Python solution of Project Euler, problem 5

What is the smallest positive number that is evenly divisible by all of the numbers from 1 to 20?

I enjoyed working on this problem. It's short, simple, and didn't take very long. I learned nothing new about Python, but I enjoyed it because of the optimizations I realized that brought the execution time to about 0.4 seconds.  The key optimizations are the following:

1. When checking the divisibility of the numbers [1,20], you really only need to check [11,20] as the [2,10] are implicitly checked (for example, if 20 divides n, we know 10, 5, 4, and 2 divide n, if 14 divides n, we know 7 and 2 divide n, and so on).
2. We can increment each value by 380 to significantly reduce the number of numbers tried.

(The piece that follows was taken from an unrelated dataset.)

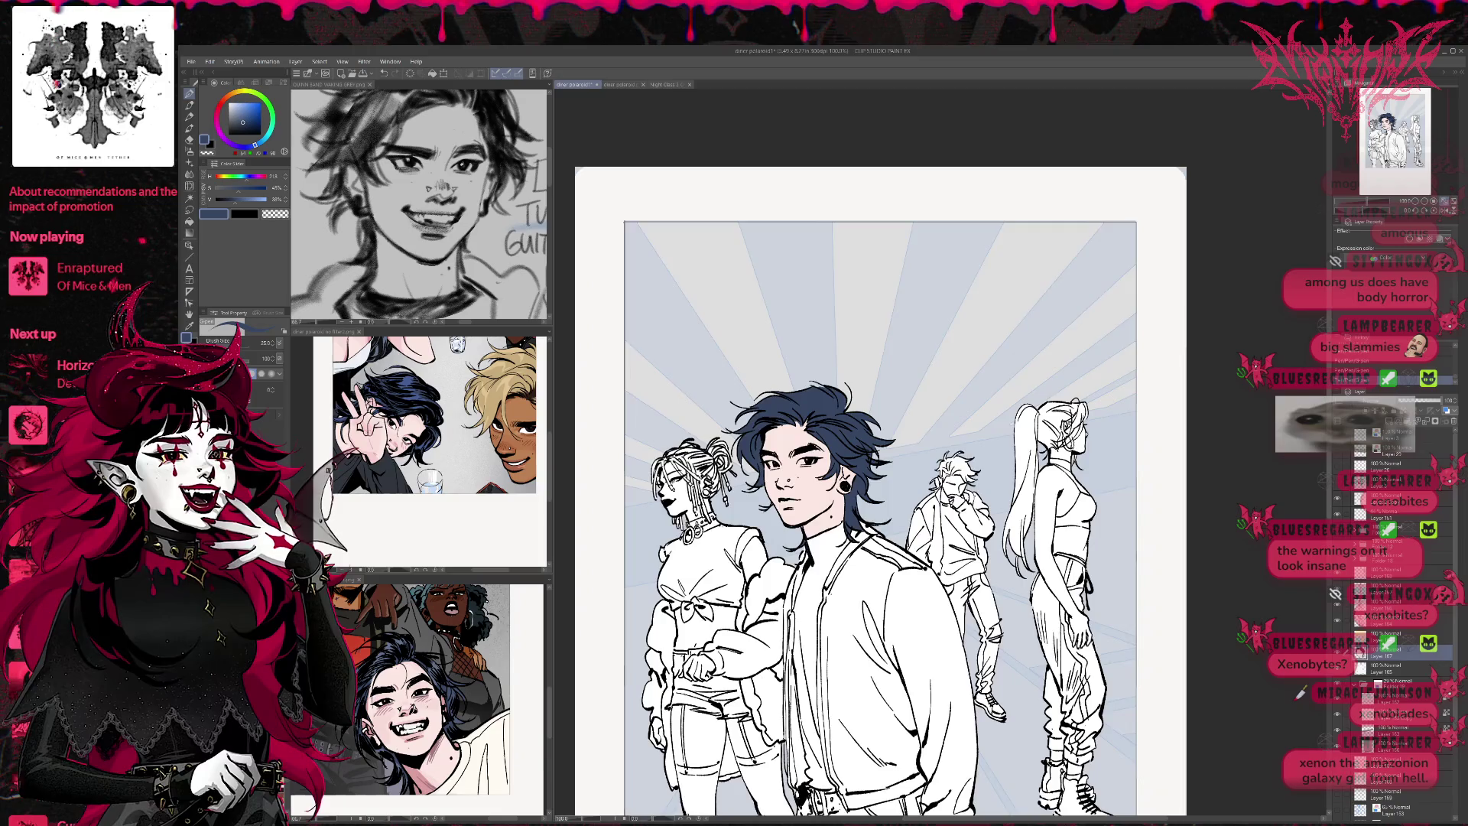
scroll(867, 455, "down", 2)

Why 380? Well, my first guess was to just increment by 20, since it's the highest number that must be divisible by a value, but then I realized that 19 * 2, 19 * 3, ..., 19 * 19 are never divisible by 20, so we increment by 19 * 20 = 380. Does this have to do with the fact 19 is prime? I'm not sure, can somebody prove it? The difference in performance was huge between my first solution, where I incremented 20, and the current solution (about a 1000% increase).

Python Implementation:

def main():
  val, found = 380, False
  while not found:
    # numbers below 11 do not need to be checked because they are already
    # implicitly checked by the higher numbers; e.g., if 20 divides val, so
    # does 10, same for 18 and 9, 16 and 8, etc.
    found = val % 20 == 0 and val % 19 == 0 and val % 18 == 0 and \
        val % 17 == 0 and val % 16 == 0 and val % 15 == 0 and \
        val % 14 == 0 and val % 13 == 0 and val % 12 == 0 and val % 11 == 0
    if not found:
      val += 380
  return val

if '__main__' == __name__:
  print main()

The fact that Python short circuits the conditional after the first failure is important. It may also be more elegant to put the values [20,11] in a range and iterate them, but the iteration introduces more operation and a part of my goal is to make these solutions as efficient as possible (while also being readable and not using too many bad practices).